As part of its effort to increase adoption rates and strengthen its competitive edge against major vendors like VMware and Microsoft, the OpenStack Foundation has developed an official OpenStack certification program. Although you could just as easily use online resources to train yourself in the ways of OpenStack, obtaining certification can boost your resume and seriously impress potential employers. If you do decide to pursue OpenStack certification, there are two tracks to choose from: generic OpenStack and vendor-specific OpenStack. As their names imply, generic OpenStack covers basic OpenStack components to prepare students for the OpenStack Certified Administrator exam, while vendor-specific OpenStack offers vendor-specific training. Companies such as Red Hat and Mirantis have partnered with the OpenStack Foundation to create their own versions of OpenStack, though these are not free to use. If you're interested in learning more about the OpenStack certification program, start by visiting the OpenStack Training Marketplace to get a better idea of the benefits each certification exam has to offer.

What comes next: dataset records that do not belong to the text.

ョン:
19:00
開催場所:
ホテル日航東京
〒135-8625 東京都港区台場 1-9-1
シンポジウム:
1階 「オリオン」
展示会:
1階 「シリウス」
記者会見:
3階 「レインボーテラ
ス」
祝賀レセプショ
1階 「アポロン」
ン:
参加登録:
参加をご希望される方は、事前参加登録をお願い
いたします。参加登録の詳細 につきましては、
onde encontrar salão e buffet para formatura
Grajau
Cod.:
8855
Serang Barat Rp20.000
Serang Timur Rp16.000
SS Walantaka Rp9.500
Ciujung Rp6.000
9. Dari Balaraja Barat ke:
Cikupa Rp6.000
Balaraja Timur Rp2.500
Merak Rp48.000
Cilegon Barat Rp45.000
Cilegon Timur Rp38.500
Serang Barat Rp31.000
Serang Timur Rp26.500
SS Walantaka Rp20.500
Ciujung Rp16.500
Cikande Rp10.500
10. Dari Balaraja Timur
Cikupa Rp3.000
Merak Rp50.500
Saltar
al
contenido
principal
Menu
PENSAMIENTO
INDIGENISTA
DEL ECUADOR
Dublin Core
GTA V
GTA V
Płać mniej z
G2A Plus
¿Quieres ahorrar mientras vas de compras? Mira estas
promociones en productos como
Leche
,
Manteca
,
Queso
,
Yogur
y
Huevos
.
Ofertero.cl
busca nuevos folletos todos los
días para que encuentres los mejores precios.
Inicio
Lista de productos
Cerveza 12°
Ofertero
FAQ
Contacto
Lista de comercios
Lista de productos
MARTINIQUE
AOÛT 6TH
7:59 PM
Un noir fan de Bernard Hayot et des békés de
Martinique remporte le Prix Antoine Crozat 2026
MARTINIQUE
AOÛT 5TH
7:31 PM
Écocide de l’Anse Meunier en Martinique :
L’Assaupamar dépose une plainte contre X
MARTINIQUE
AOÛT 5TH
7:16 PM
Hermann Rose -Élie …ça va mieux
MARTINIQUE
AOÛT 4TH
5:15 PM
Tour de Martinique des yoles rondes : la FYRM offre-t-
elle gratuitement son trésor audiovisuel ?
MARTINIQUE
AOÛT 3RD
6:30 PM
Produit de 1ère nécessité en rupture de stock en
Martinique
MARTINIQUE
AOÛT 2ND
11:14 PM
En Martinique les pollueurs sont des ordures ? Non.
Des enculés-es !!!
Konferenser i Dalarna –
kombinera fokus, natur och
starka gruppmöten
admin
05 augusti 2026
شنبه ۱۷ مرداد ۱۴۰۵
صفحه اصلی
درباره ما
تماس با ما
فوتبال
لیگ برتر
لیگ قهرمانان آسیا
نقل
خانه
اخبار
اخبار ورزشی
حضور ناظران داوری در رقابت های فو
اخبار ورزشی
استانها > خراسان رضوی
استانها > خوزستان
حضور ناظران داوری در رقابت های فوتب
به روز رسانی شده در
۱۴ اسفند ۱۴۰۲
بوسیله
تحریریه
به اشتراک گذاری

Looking ahead: The future of OpenStack
Much has been made of OpenStack over the past six years, but what do experts really think of it? The jury seems to be split, with some experts arguing that its complexities negate the value of its cost savings, and others pointing to its rapid evolution as evidence of its success. Whatever the case, it's clear that OpenStack is here to stay -- so what comes next? OpenStack still has quite a ways to go before it reaches maturity, but if the OpenStack Foundation continues to address and remedy issues such as OpenStack's lack of easy installation tools, it'll be well on its way to cementing OpenStack as the platform of choice for private and hybrid clouds.